= Recorded information =
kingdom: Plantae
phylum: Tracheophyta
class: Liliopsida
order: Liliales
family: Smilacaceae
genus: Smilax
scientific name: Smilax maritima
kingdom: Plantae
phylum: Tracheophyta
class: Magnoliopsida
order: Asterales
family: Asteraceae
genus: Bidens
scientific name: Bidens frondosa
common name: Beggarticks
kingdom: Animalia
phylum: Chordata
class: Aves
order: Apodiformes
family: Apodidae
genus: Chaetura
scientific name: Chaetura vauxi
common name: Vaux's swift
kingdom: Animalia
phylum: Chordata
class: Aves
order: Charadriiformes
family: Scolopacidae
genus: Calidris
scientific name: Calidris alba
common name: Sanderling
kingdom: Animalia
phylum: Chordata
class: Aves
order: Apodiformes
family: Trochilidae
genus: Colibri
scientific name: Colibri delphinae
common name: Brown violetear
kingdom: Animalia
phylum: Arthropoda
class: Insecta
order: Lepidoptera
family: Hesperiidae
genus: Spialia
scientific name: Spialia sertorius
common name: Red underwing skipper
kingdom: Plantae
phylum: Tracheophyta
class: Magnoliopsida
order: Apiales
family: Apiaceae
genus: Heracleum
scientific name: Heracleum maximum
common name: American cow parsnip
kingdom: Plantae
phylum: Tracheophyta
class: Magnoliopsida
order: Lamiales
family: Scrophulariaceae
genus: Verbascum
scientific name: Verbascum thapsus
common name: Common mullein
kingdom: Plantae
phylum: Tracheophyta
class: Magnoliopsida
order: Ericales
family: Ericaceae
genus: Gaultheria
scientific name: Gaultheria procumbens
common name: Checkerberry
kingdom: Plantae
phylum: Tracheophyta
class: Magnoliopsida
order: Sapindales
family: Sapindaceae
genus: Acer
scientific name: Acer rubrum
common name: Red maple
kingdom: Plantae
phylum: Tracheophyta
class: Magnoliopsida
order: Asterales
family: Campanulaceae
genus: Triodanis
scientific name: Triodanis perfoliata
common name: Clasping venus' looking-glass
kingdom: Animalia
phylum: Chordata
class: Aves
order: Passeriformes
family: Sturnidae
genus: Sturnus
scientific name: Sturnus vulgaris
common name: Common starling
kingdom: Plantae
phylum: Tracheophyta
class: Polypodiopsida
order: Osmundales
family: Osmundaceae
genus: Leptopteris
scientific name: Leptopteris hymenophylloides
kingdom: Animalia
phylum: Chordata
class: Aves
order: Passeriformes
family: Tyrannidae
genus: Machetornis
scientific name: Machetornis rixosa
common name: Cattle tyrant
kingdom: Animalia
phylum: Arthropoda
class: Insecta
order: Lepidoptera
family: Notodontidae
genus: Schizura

= Direction =
Copy the lines of the data verbatim, from the line containing "genus: Triodanis" to the line containing "scientific name: Machetornis rixosa", including both of those lines.

= Written response =
genus: Triodanis
scientific name: Triodanis perfoliata
common name: Clasping venus' looking-glass
kingdom: Animalia
phylum: Chordata
class: Aves
order: Passeriformes
family: Sturnidae
genus: Sturnus
scientific name: Sturnus vulgaris
common name: Common starling
kingdom: Plantae
phylum: Tracheophyta
class: Polypodiopsida
order: Osmundales
family: Osmundaceae
genus: Leptopteris
scientific name: Leptopteris hymenophylloides
kingdom: Animalia
phylum: Chordata
class: Aves
order: Passeriformes
family: Tyrannidae
genus: Machetornis
scientific name: Machetornis rixosa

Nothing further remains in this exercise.